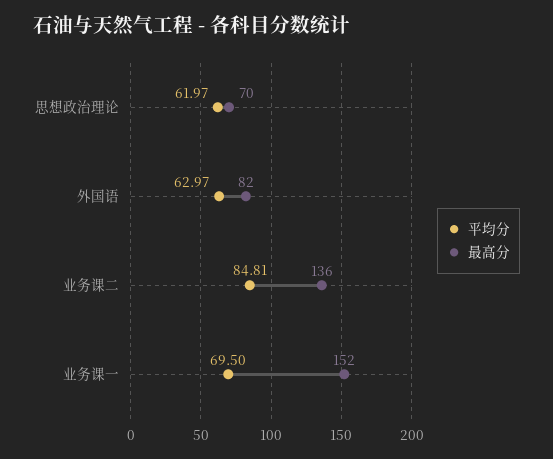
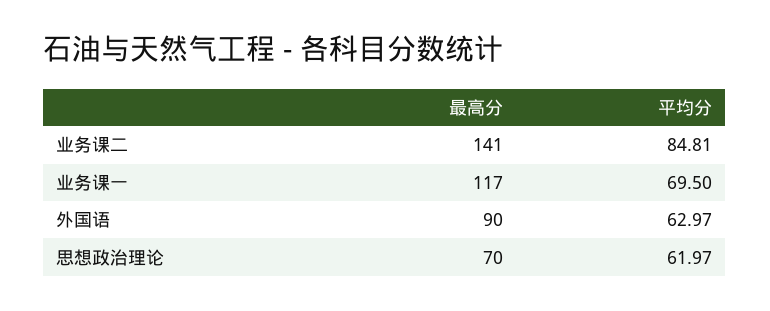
最高分, 外国语: 82 -> 90
最高分, 业务课二: 136 -> 141
最高分, 业务课一: 152 -> 117

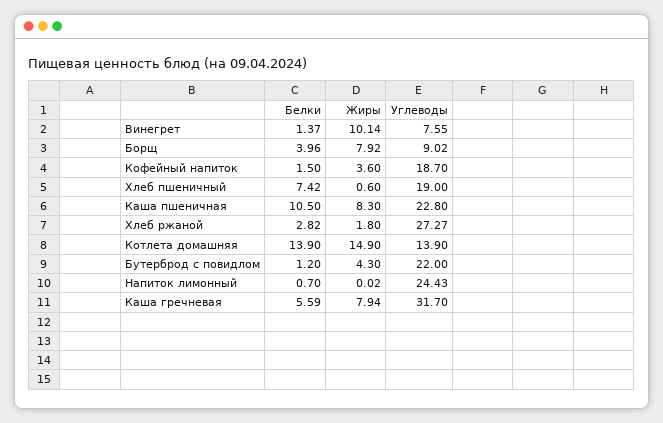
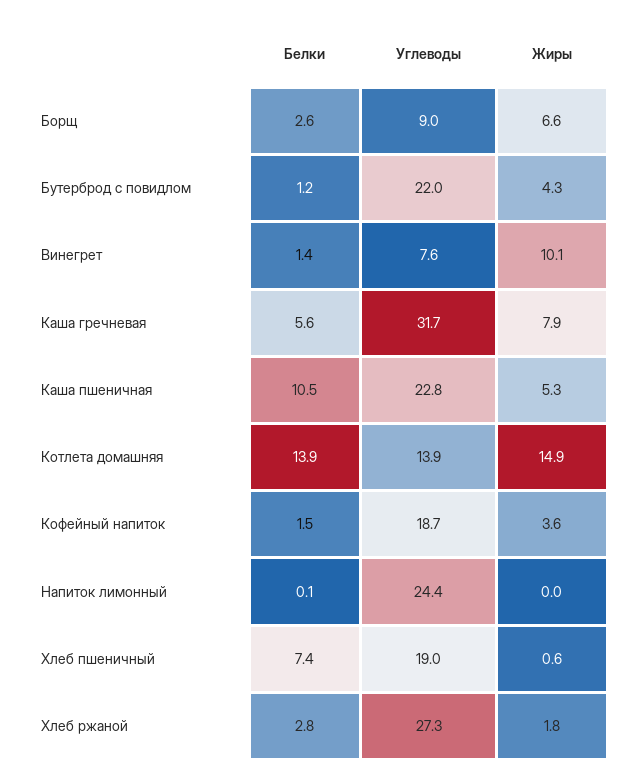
Белки, Борщ: 3.96 -> 2.6
Жиры, Борщ: 7.92 -> 6.6
Жиры, Каша пшеничная: 8.3 -> 5.3
Белки, Напиток лимонный: 0.7 -> 0.1

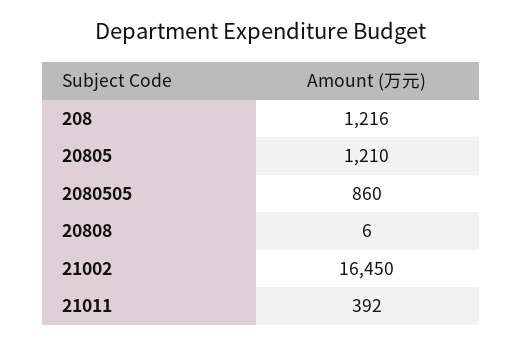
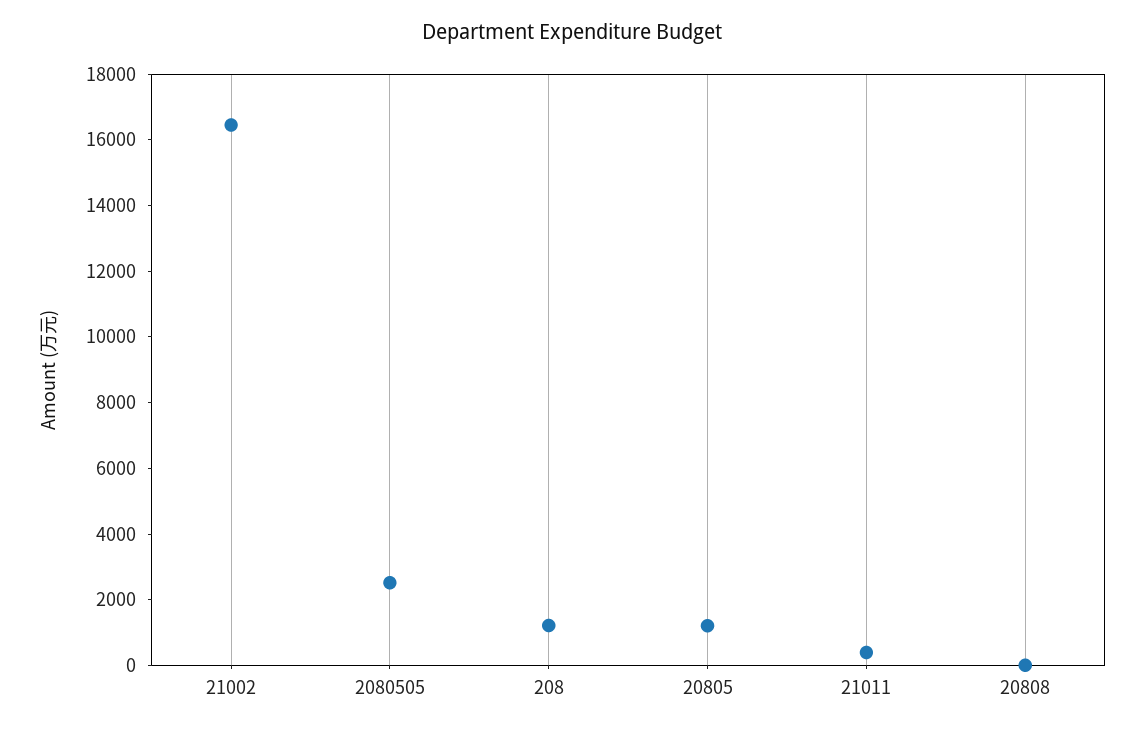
2080505: 860 -> 2500

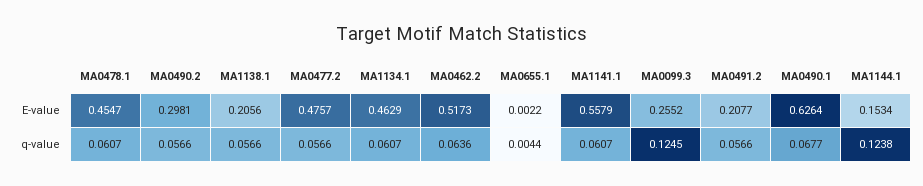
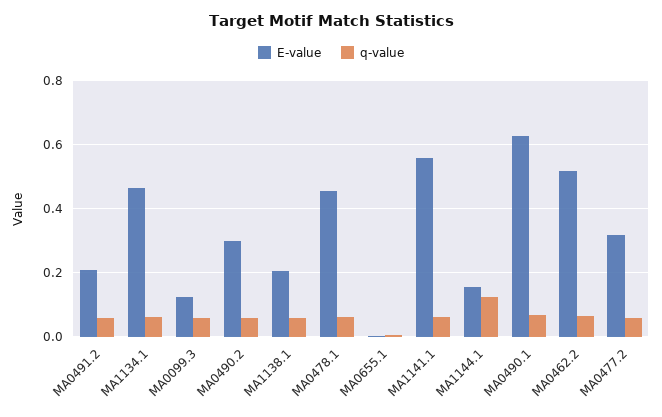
E-value, MA0477.2: 0.4757 -> 0.32
E-value, MA0099.3: 0.2552 -> 0.12
q-value, MA0099.3: 0.1245 -> 0.06

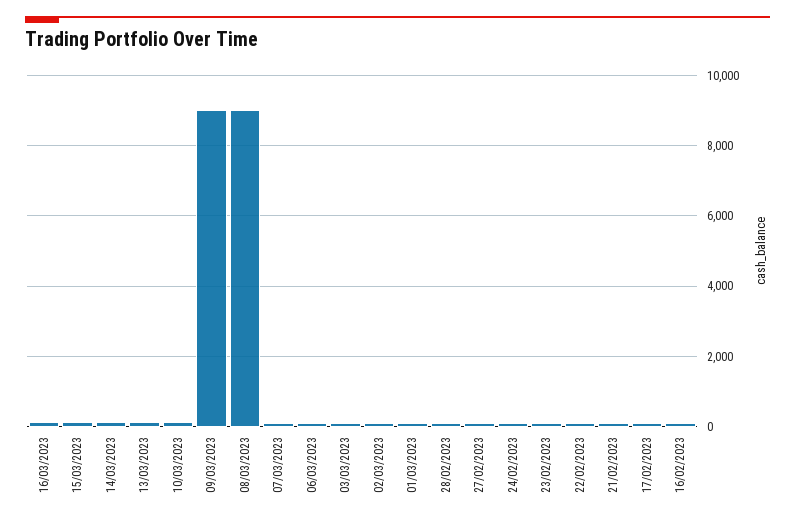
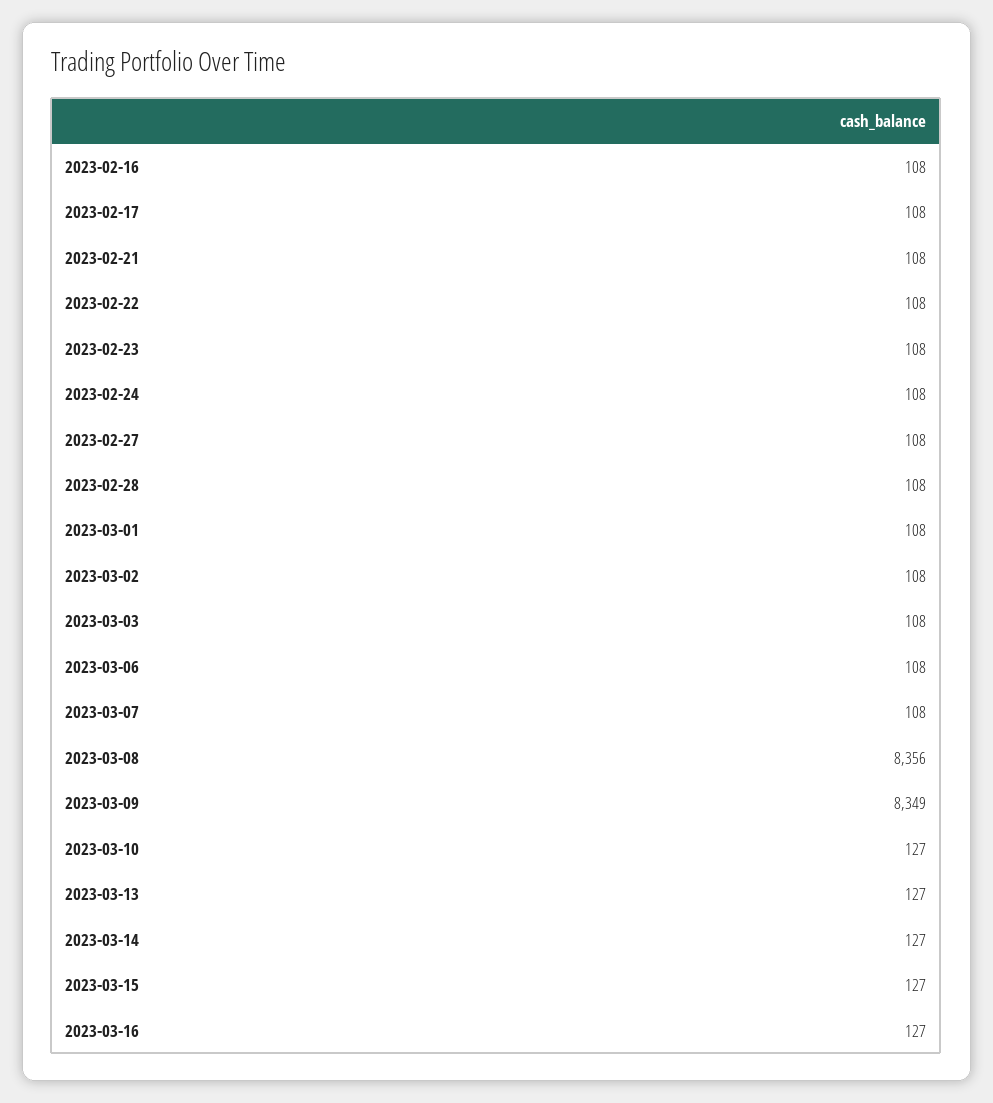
09/03/2023: 9000 -> 8349
08/03/2023: 9000 -> 8356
==*==
Return each line above exactly; any pictures are to be skipped.

* _Solution to this exercise_
最高分, 外国语: 82 -> 90
最高分, 业务课二: 136 -> 141
最高分, 业务课一: 152 -> 117

Белки, Борщ: 3.96 -> 2.6
Жиры, Борщ: 7.92 -> 6.6
Жиры, Каша пшеничная: 8.3 -> 5.3
Белки, Напиток лимонный: 0.7 -> 0.1

2080505: 860 -> 2500

E-value, MA0477.2: 0.4757 -> 0.32
E-value, MA0099.3: 0.2552 -> 0.12
q-value, MA0099.3: 0.1245 -> 0.06

09/03/2023: 9000 -> 8349
08/03/2023: 9000 -> 8356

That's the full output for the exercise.